JEFF ROUSE (USA)
FOR THE RECORD: 1992 OLYMPIC GAMES:
gold (4x100m medley relay), silver (100m backstroke); 1996 OLYMPIC GAMES: gold
(100m backstroke, 4x100m medley relay); TWO WORLD RECORDS (L.C.): 4x100m medley
relay, (S.C.): 100m backstroke; 1994 WORLD CHAMPIONSHIPS: gold (4x100m medley
relay); silver (100m backstroke); 1996 PAN AMERICAN GAMES: gold (100m
backstroke, 4x100m medley relay); FOUR U.S. NATIONAL CHAMPIONSHIPS: 1 (100y
backstroke), 1 (100m backstroke), 2 (4x100m medley relay); SEVEN NCAA NATIONAL
CHAMPIONSHIPS: 3 (100y backstroke), 1 (200y backstroke), 1 (4x5Oy, 4x100y medley
relays), 1 (4x100y freestyle relay).
He loved to swim a lot of backstroke in
practice, sometimes going 75% of the workout on his back. He became better in
the 100m backstroke than the 200m backstroke, but as much time as he spent on
his back, he never looked back when it came to achieving success. This slow
talking, strong kicking swimmer became the number one ranked 100m backstroke
swimmer in the world from 1989 through 1996. Only Hall of Famers Roland Matthes,
Krisztina Egerszegi and Adolph Kiefer could claim the same 8-year dominance in
this stroke. Along the way, Jeff Rouse won Olympic gold medals, set World
Records, and captured World Championship titles. And he did it all with a
confident but non-arrogant style, a reflection of his heart-warming character.
He began at age five in the Ferry Farm
Appahannock Swim League where Jeff swam all strokes. The pool in Fredericksburg,
Virginia, was only blocks from his house. At age nine, we moved to the Quantico
Devil Dolphins under the coaching of Don Regenboghen.
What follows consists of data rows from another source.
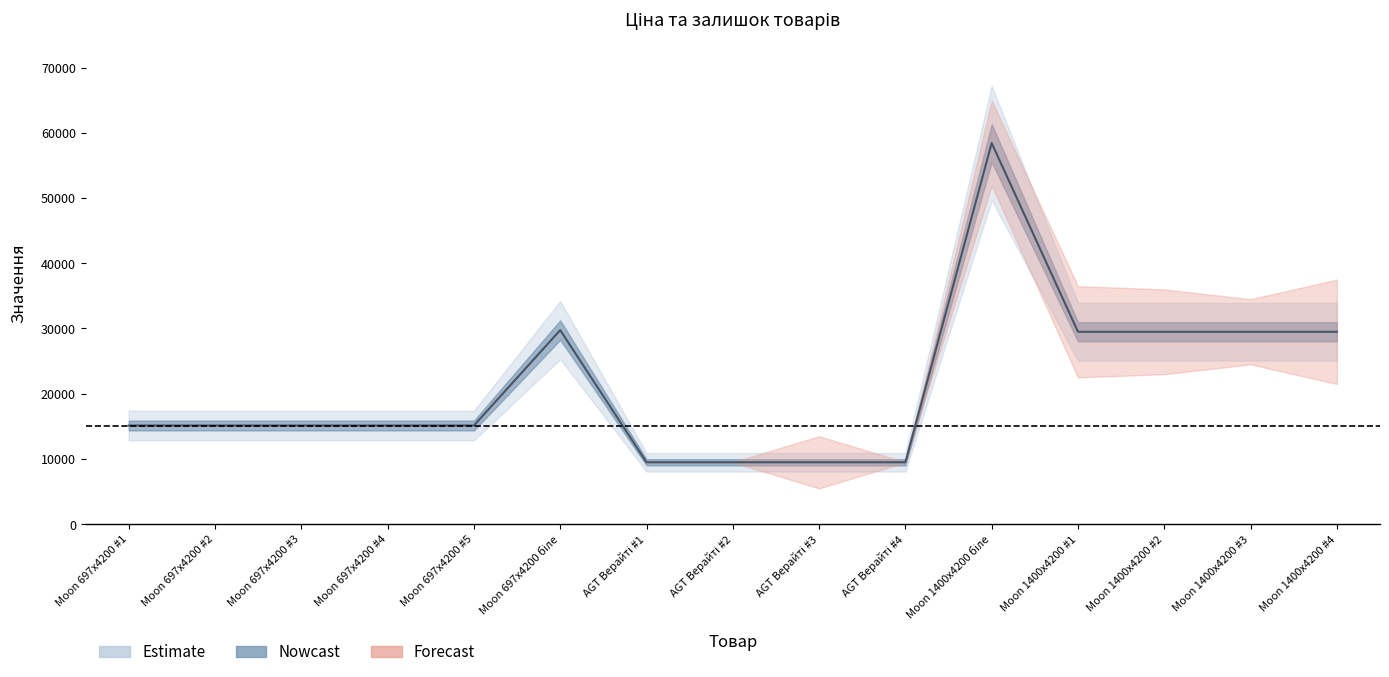

What is the minimum value for Ціна?

9480.1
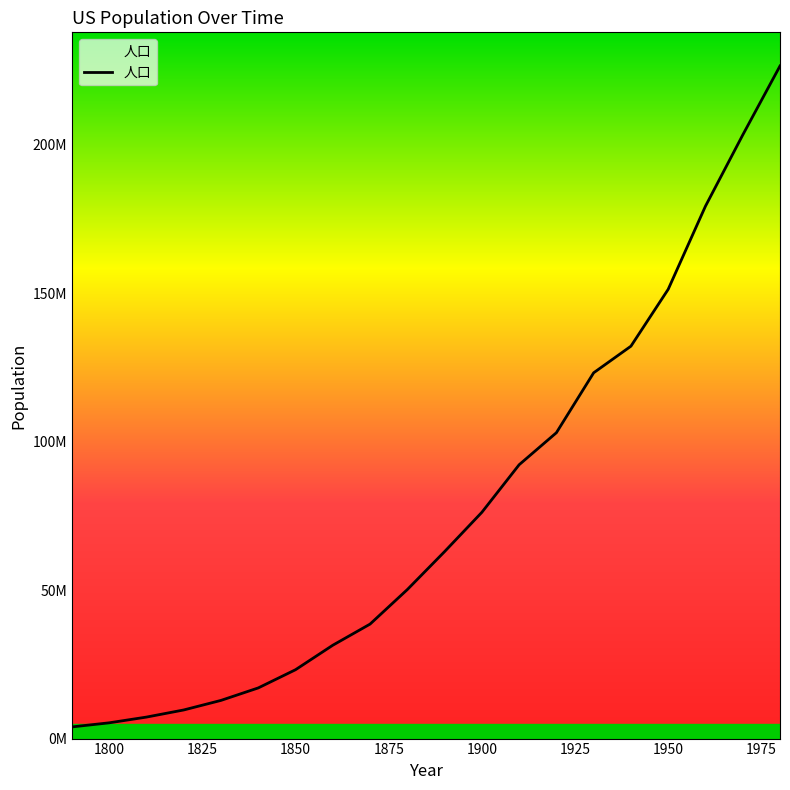

Is this an area chart (filled region under the line)?

Yes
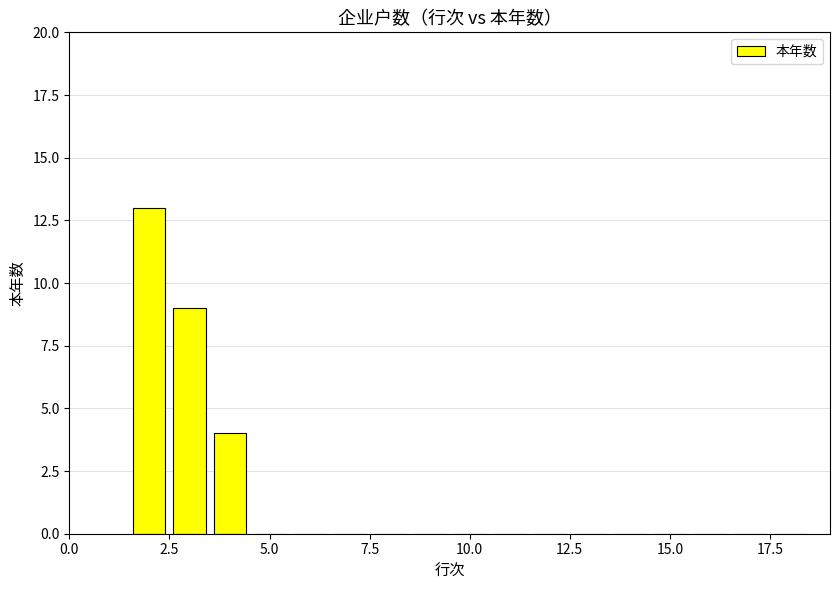

Count the number of data series in this chart.

1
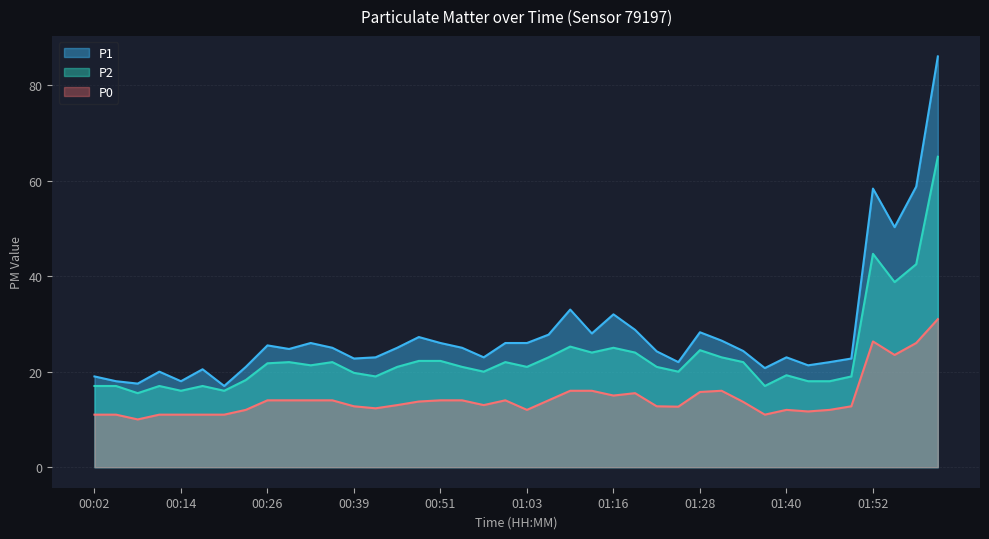

What is the difference between the second highest and second lowest values in the P0 series?

15.3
He set national age group
records at age 11 and was Swimming World's Age Group Swimmer of the month in 1983. By 1986,
Jeff was chosen Rookie of the Meet at his first U.S. National Championships.
After graduation from Stafford High School in 1988 and enrolling at Stanford,
Jeff was on his way to international stardom.
His 6 feet 3 inch, 190-pound body was
suited just right for swimming backstroke.
Long and strong with powerful legs, he could kick 100 yards backstroke in
1:07 seconds. His belief was that if you concentrated on the proper stroke
technique at all times, you would swim fast. And swim fast he did. In 1989, his
first year at Stanford, he won the Pan Pacifics, 100m backstroke, the first of
four Pan Pacific Championship gold medals in that event. He won the NCAA
National Championship in the 200m backstroke and over the next three years he
won a total of seven NCAA Championships.
His first backstroke World Record came
in 1991 at the Edmonton Pan Pacific Championships. He and the world had watched
David Berkoff set the World Record in 1988 at the Seoul Olympics swimming the
100m backstroke. Berkoff would go 33 meters dolphin kick underwater on his back
at the start of the race and come up ahead of his opponents just before the
first turn. This "Berkoff Blastoff" was much faster underwater than it
was to swim on top of the water. After FINA changed the rules limiting the
underwater kick to ten meters, Berkoff's world record time of 54.51 appeared
unbeatable. Rouse proved otherwise when he became the first person under 54
seconds for the 100m backstroke.
Jeff Rouse loved swimming. In his 1992
Olympic debut, he was out touched by Canadian and Hall of Famer Mark Tewksbury
in the 100m back. Jeff declared that loss his catalyst to return in 1996 to win.
He did. But in Barcelona, two days after winning the silver to Tewksbury, he won
the gold in the 4x100m medley relay with teammates Nelson Diebel, Pablo Morales
and Jon Olsen. Jeff helped set two World Records in that race, a relay record of
3:36.93 which stood for four years until his 1996 Atlanta gold medal Olympic
team of Jeremy Linn, Mark Henderson and Gary Hall, Jr. broke it with a 3:34.8
and the 100m backstroke World Record of 53.86 as the lead-off swimmer in the
relay. Both records stand today - 8-1/2 years later.
Rouse was captain of the USA 1996 Olympic team as well as his Stanford University team. Says Coach Skip Kenny, "Jeff leads by his work ethics and performance. He's not a cheerleader, he does most of his talking one-on-one." He is big on ethics, family and doing the right thing. He spearheaded a drive to put athlete's integrity together by instituting random drug testing of all athletes. He talks to school groups and encourages young students to always try their hardest. He makes public appearances and works to promote the sport. He has appeared in a Sports Illustrated calendar and in numerous magazines.